O my Mother, for the love which thou bearest to God, I beseech thee to help me at all times, but especially at the last moment of my life. Leave me not, I beseech thee, until thou seest me safe in Heaven, blessing thee, and singing thy mercies for all eternity. Amen. So I hope. So may it be.

Evening Meditation




St. Francis of Sales said, “to support injury is the touchstone of humility and of true virtue.” If a person aspiring to spirituality practises prayer, frequent Communion, fasts, and mortifies himself, and yet cannot put up with an affront, or a biting word, what is it a sign of? It is a sign that he is a hollow reed, without humility and without virtue. And what indeed can a soul do that loves Jesus Christ, if she is unable to endure a slight for the love of Jesus Christ, Who has endured so much for her. Thomas a Kempis, in his golden little book of the Imitation of Christ, writes as follows: “Since you have such an abhorrence of being humbled, it is a sign that you are not dead to the world, have no humility, and that you do not keep God before your eyes. He that has not God before his eyes is disturbed at every syllable of censure that he hears.” Thou canst not endure cuffs and blows for God-endure at least a pass.
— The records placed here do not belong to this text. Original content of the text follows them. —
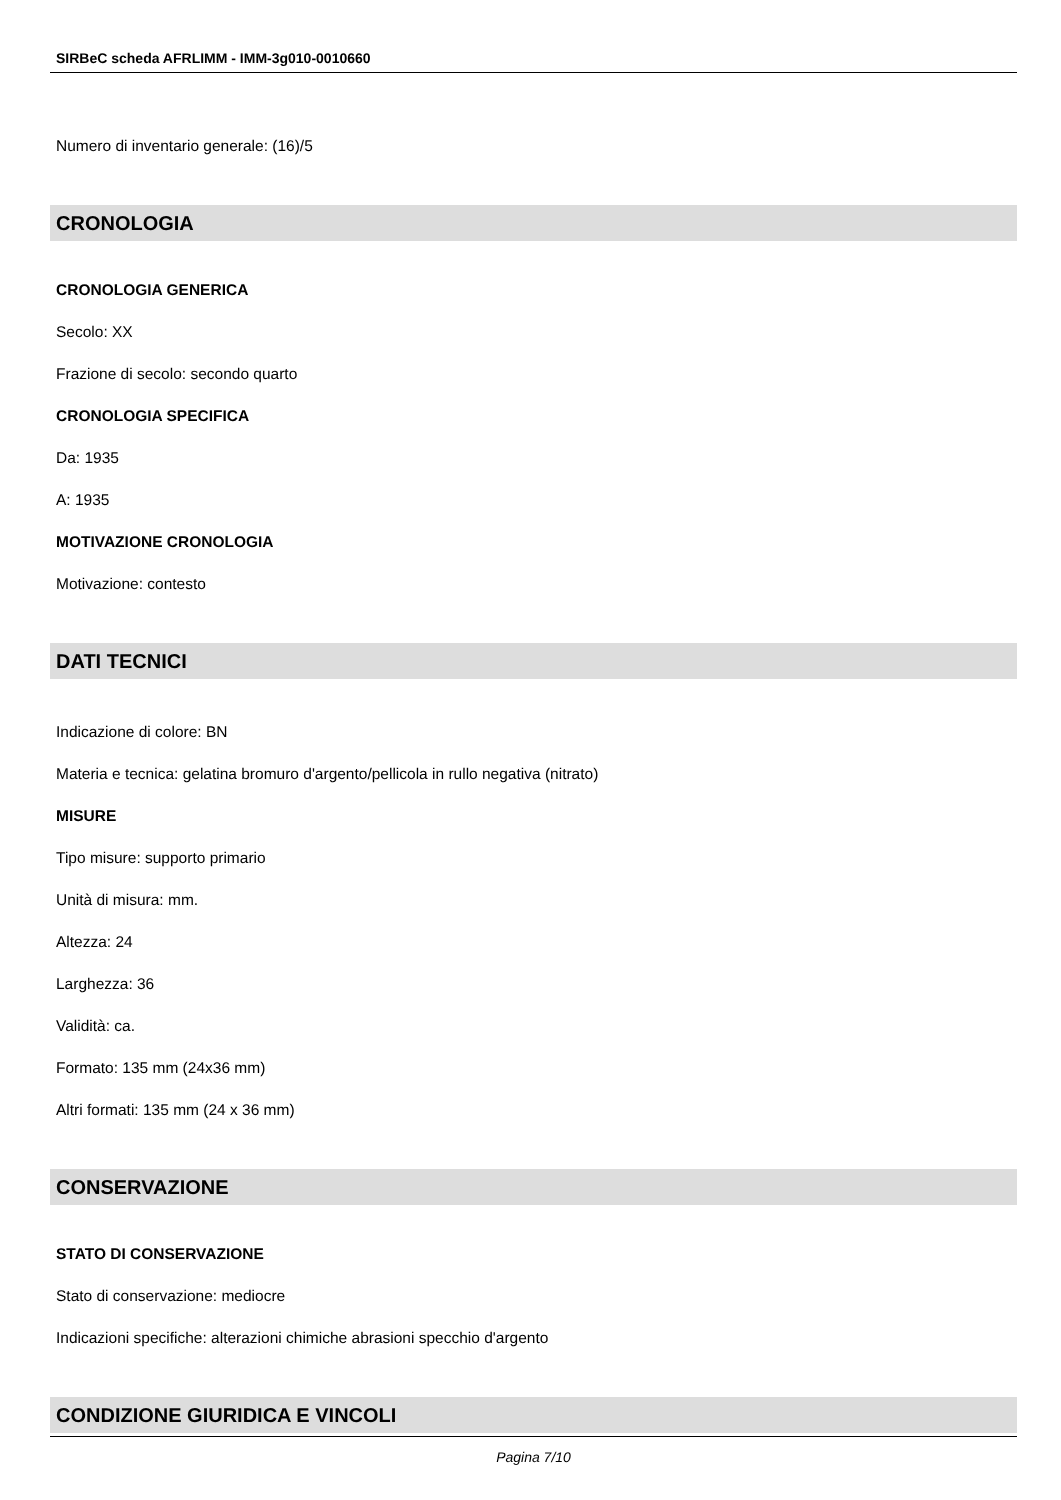SIRBeC scheda AFRLIMM - IMM-3g010-0010660
Numero di inventario generale: (16)/5
CRONOLOGIA
CRONOLOGIA GENERICA
Secolo: XX
Frazione di secolo: secondo quarto
CRONOLOGIA SPECIFICA
Da: 1935
A: 1935
MOTIVAZIONE CRONOLOGIA
Motivazione: contesto
DATI TECNICI
Indicazione di colore: BN
Materia e tecnica: gelatina bromuro d'argento/pellicola in rullo negativa (nitrato)
MISURE
Tipo misure: supporto primario
Unità di misura: mm.
Altezza: 24
Larghezza: 36
Validità: ca.
Formato: 135 mm (24x36 mm)
Altri formati: 135 mm (24 x 36 mm)
CONSERVAZIONE
STATO DI CONSERVAZIONE
Stato di conservazione: mediocre
Indicazioni specifiche: alterazioni chimiche abrasioni specchio d'argento
CONDIZIONE GIURIDICA E VINCOLI
Pagina 7/10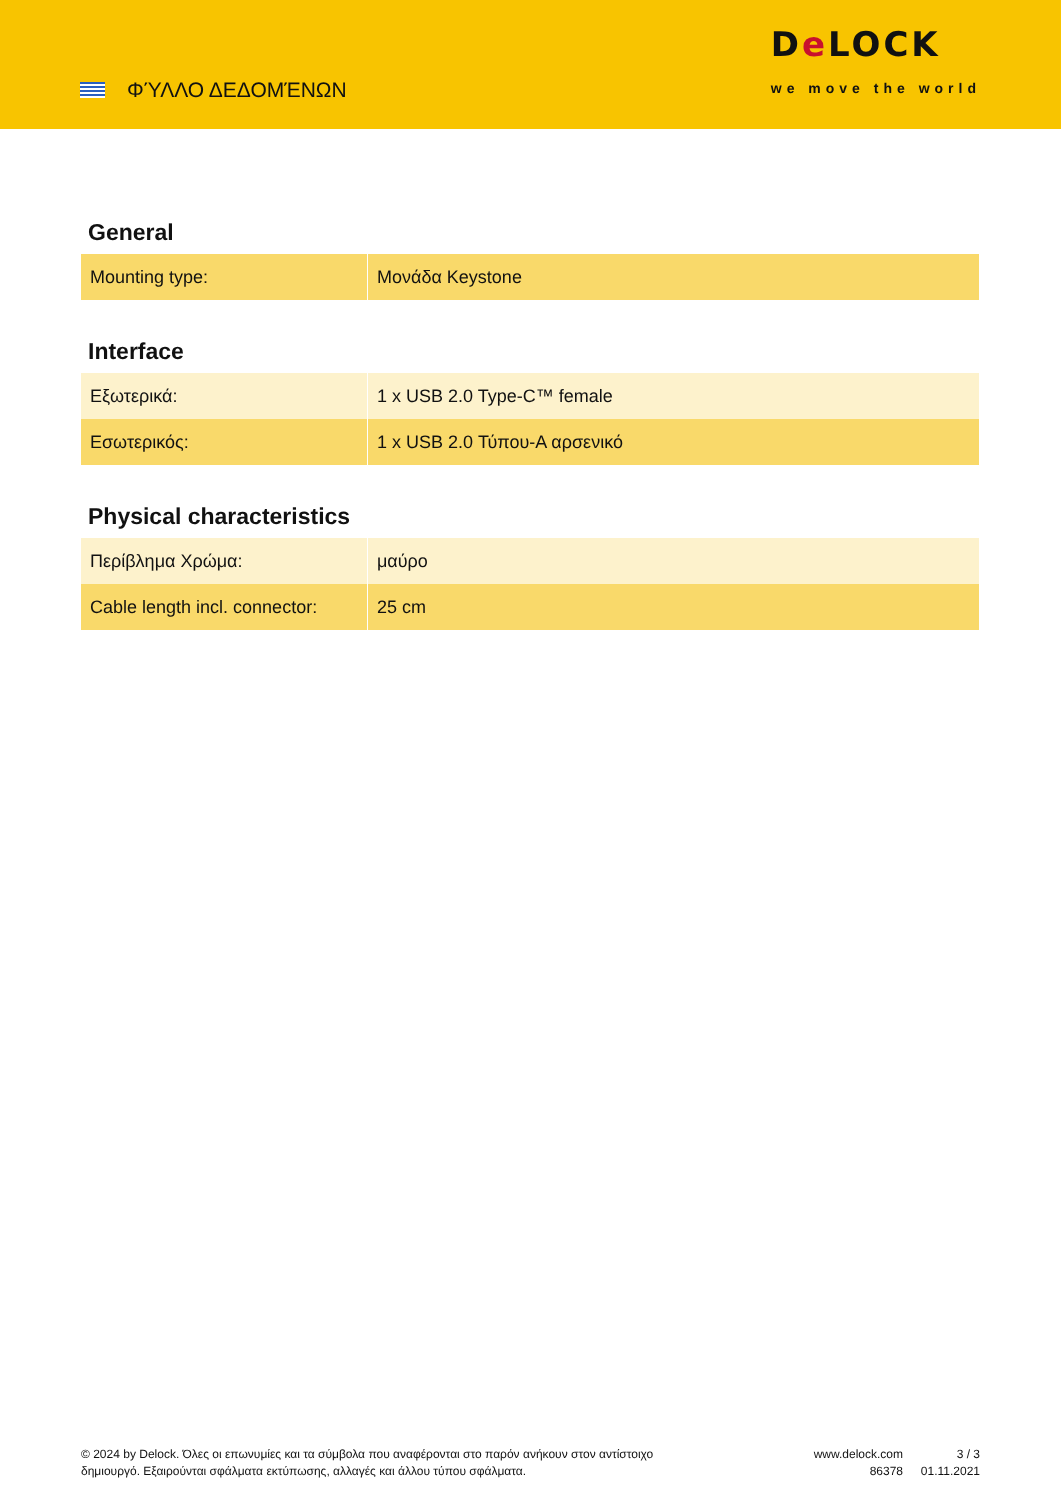ΦΎΛΛΟ ΔΕΔΟΜΈΝΩΝ
De LOCK
we move the world
General
| Mounting type: | Μονάδα Keystone |
Interface
| Εξωτερικά: | 1 x USB 2.0 Type-C™ female |
| Εσωτερικός: | 1 x USB 2.0 Τύπου-A αρσενικό |
Physical characteristics
| Περίβλημα Χρώμα: | μαύρο |
| Cable length incl. connector: | 25 cm |
© 2024 by Delock. Όλες οι επωνυμίες και τα σύμβολα που αναφέρονται στο παρόν ανήκουν στον αντίστοιχο δημιουργό. Εξαιρούνται σφάλματα εκτύπωσης, αλλαγές και άλλου τύπου σφάλματα.
www.delock.com
86378
3 / 3
01.11.2021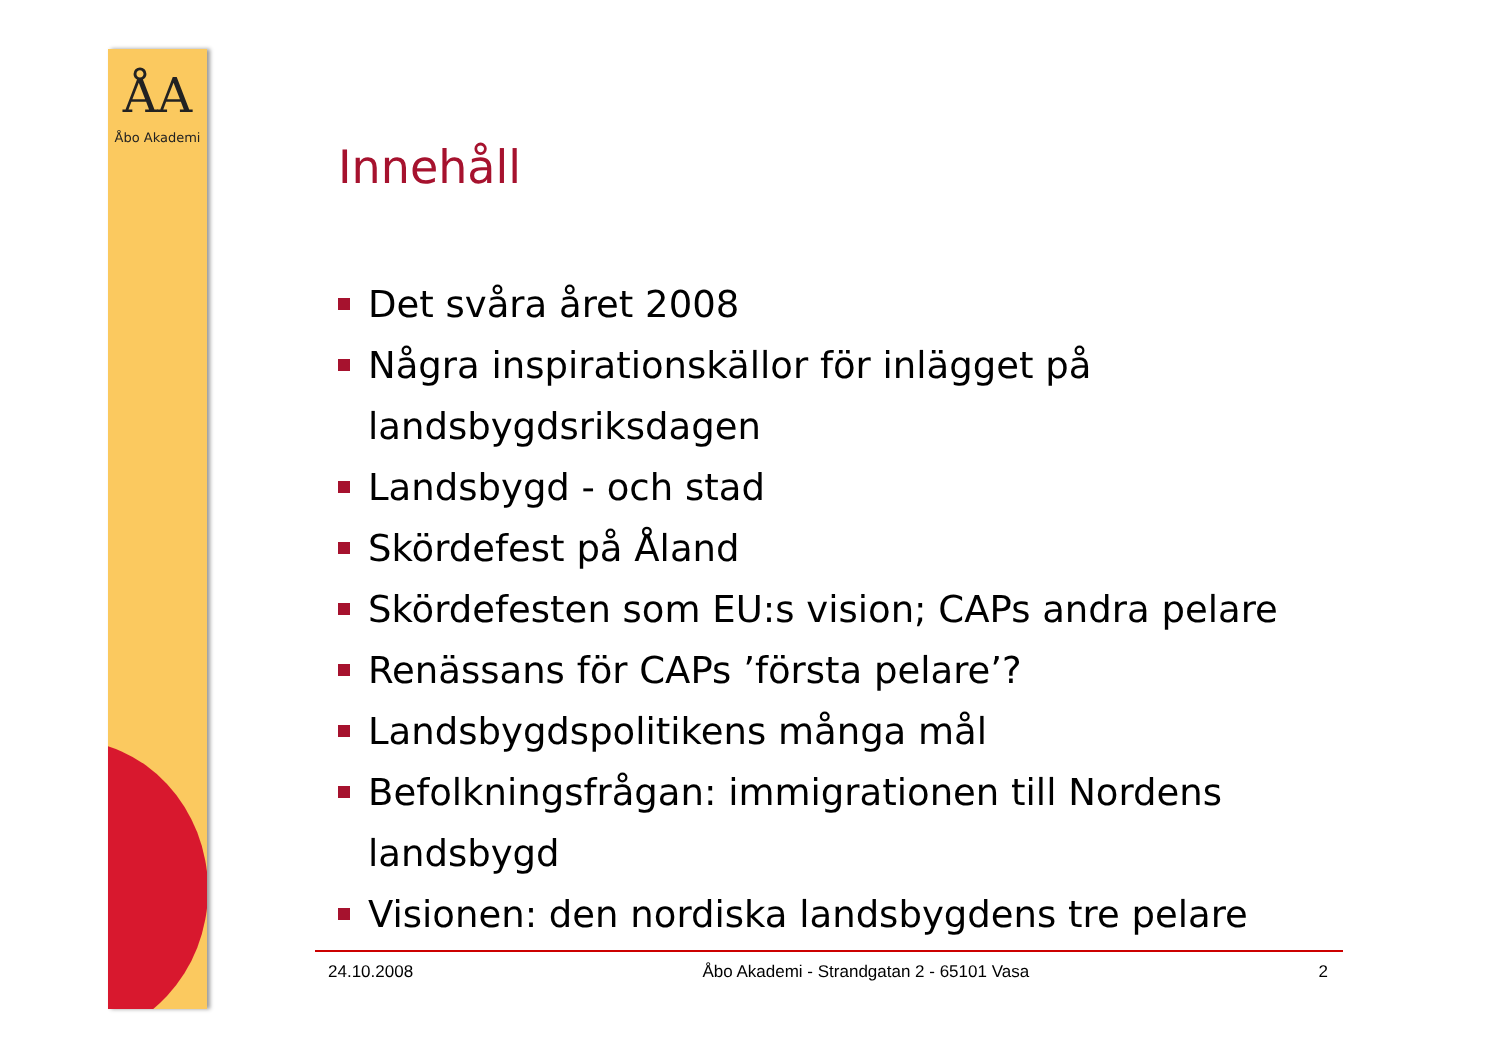ÅA
Åbo Akademi
Innehåll
Det svåra året 2008
Några inspirationskällor för inlägget på landsbygdsriksdagen
Landsbygd - och stad
Skördefest på Åland
Skördefesten som EU:s vision; CAPs andra pelare
Renässans för CAPs ’första pelare’?
Landsbygdspolitikens många mål
Befolkningsfrågan: immigrationen till Nordens landsbygd
Visionen: den nordiska landsbygdens tre pelare
24.10.2008 Åbo Akademi - Strandgatan 2 - 65101 Vasa 2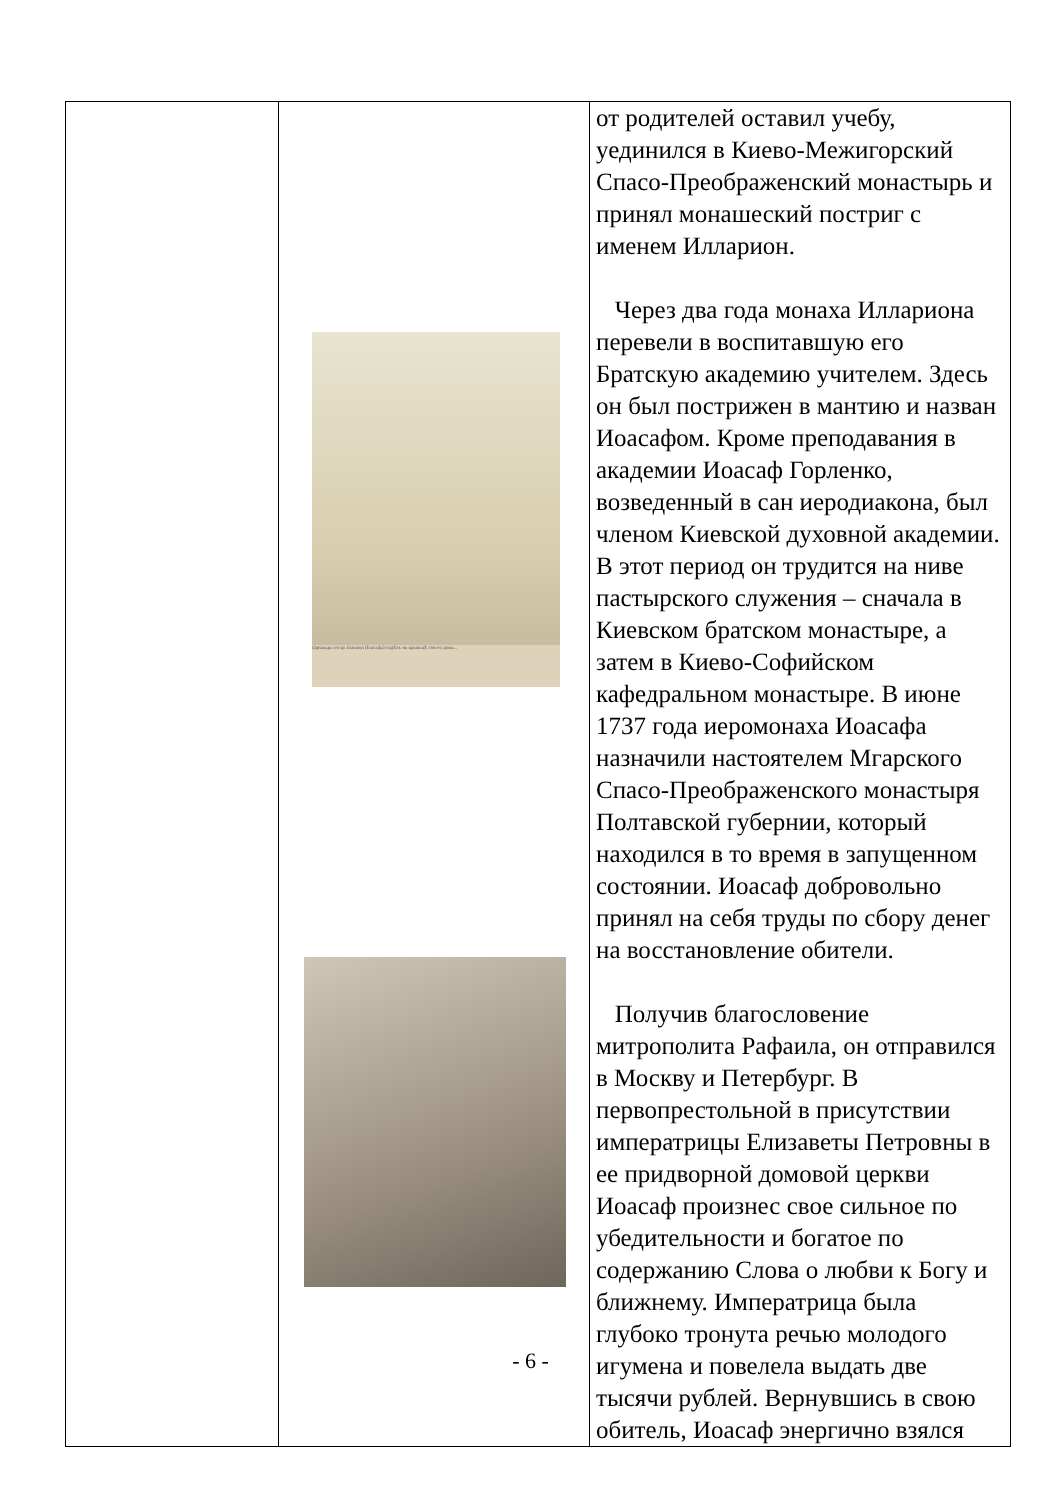| | Однажды отецъ Іоакима (Іоасафа) сидѣлъ на крыльцѣ своего дома... | от родителей оставил учебу, уединился в Киево-Межигорский Спасо-Преображенский монастырь и принял монашеский постриг с именем Илларион. Через два года монаха Иллариона перевели в воспитавшую его Братскую академию учителем. Здесь он был пострижен в мантию и назван Иоасафом. Кроме преподавания в академии Иоасаф Горленко, возведенный в сан иеродиакона, был членом Киевской духовной академии. В этот период он трудится на ниве пастырского служения – сначала в Киевском братском монастыре, а затем в Киево-Софийском кафедральном монастыре. В июне 1737 года иеромонаха Иоасафа назначили настоятелем Мгарского Спасо-Преображенского монастыря Полтавской губернии, который находился в то время в запущенном состоянии. Иоасаф добровольно принял на себя труды по сбору денег на восстановление обители. Получив благословение митрополита Рафаила, он отправился в Москву и Петербург. В первопрестольной в присутствии императрицы Елизаветы Петровны в ее придворной домовой церкви Иоасаф произнес свое сильное по убедительности и богатое по содержанию Слова о любви к Богу и ближнему. Императрица была глубоко тронута речью молодого игумена и повелела выдать две тысячи рублей. Вернувшись в свою обитель, Иоасаф энергично взялся |
- 6 -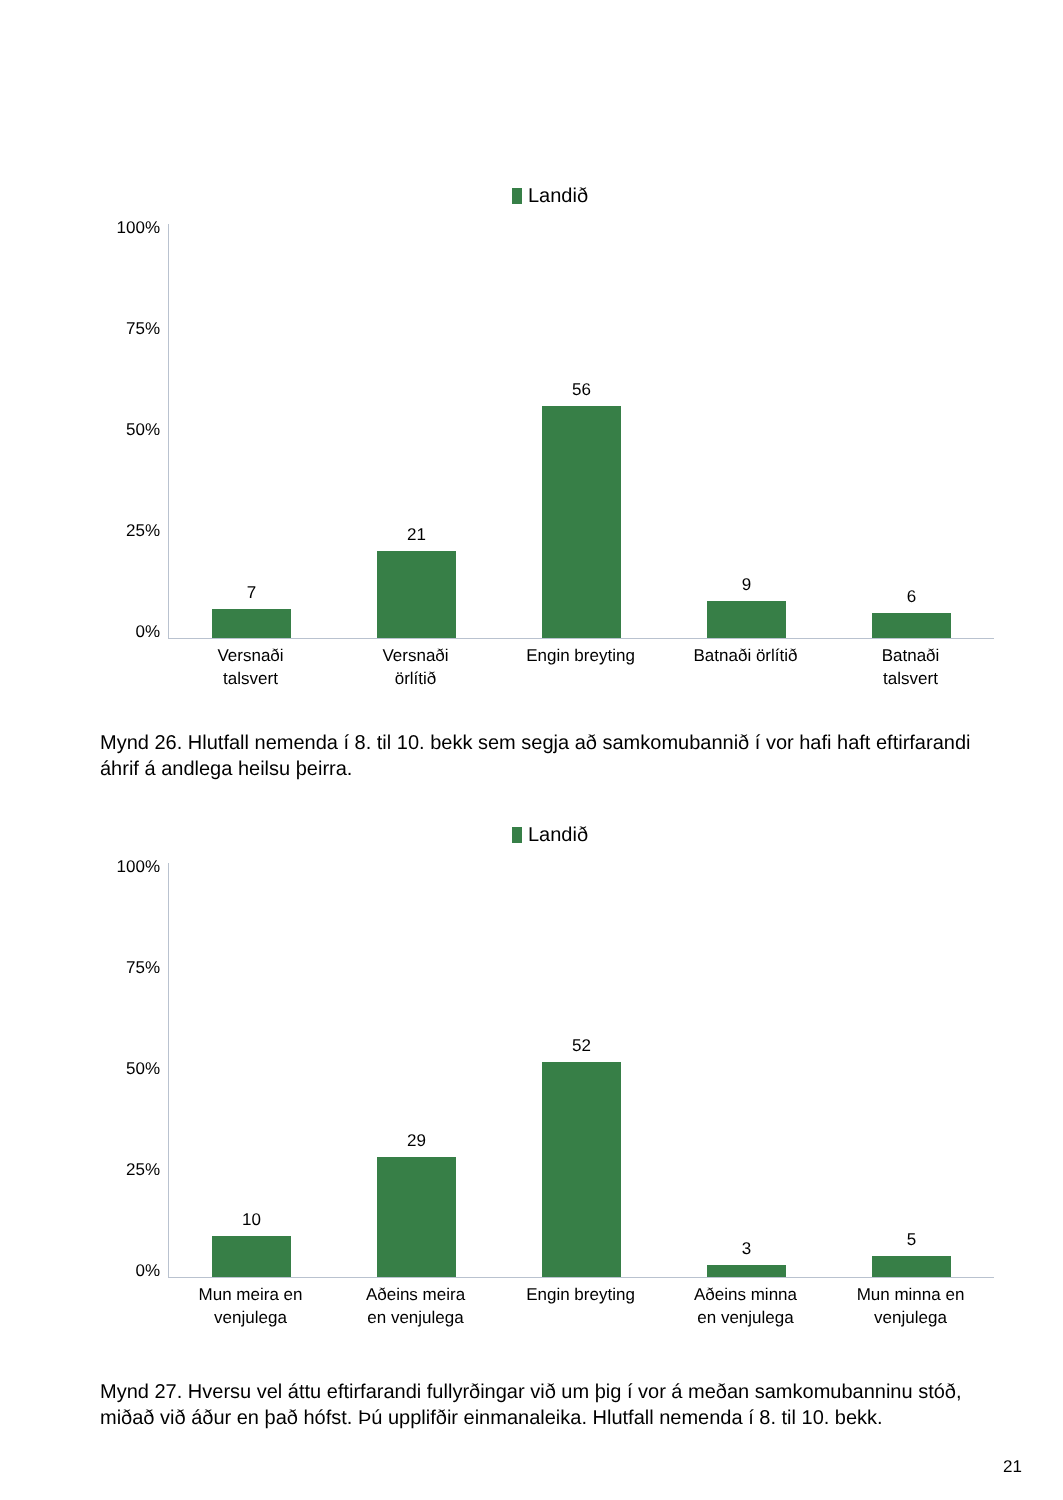Landið
100%
75%
50%
25%
0%
7
21
56
9
6
Versnaði
talsvert
Versnaði
örlítið
Engin breyting Batnaði örlítið Batnaði
talsvert
Mynd 26. Hlutfall nemenda í 8. til 10. bekk sem segja að samkomubannið í vor hafi haft eftirfarandi áhrif á andlega heilsu þeirra.
Landið
100%
75%
50%
25%
0%
10
29
52
3
5
Mun meira en
venjulega
Aðeins meira
en venjulega
Engin breyting Aðeins minna
en venjulega
Mun minna en
venjulega
Mynd 27. Hversu vel áttu eftirfarandi fullyrðingar við um þig í vor á meðan samkomubanninu stóð, miðað við áður en það hófst. Þú upplifðir einmanaleika. Hlutfall nemenda í 8. til 10. bekk.
21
Oh, what surprise and scandal does that person occasion, who communicates often, and then is ready to resent every little word of contempt! On the contrary, what edification does a soul give that answers contempt with words of mildness, spoken in order to conciliate the offender; or perhaps makes no reply at all, nor complains of it to others, but continues with placid looks and without showing the least sign of indignation! St. John Chrysostom says that a meek person is not only serviceable to himself but likewise to others, by the good example he sets them of meekness in bearing contempt: “The meek man is useful to himself and to others.” Thomas a Kempis mentions, with regard to this subject, several things in which we should practise humility. He writes as follows: “What others say shall command an attentive hearing, and what you say shall be taken no notice of. Others shall make a request and obtain it; you shall ask for something and meet with a refusal. Others shall be magnified in the mouths of men, and on you no one shall bestow a word. Such and such an office shall be conferred on others, but you shall be passed by as unfit for anything. With such like trials the Lord is wont to prove His faithful servant, and to see how far he has learnt to overcome himself and to hold his peace. Nature, indeed, will at times not like it; but you will derive immense profit thereby, if you support all in silence.”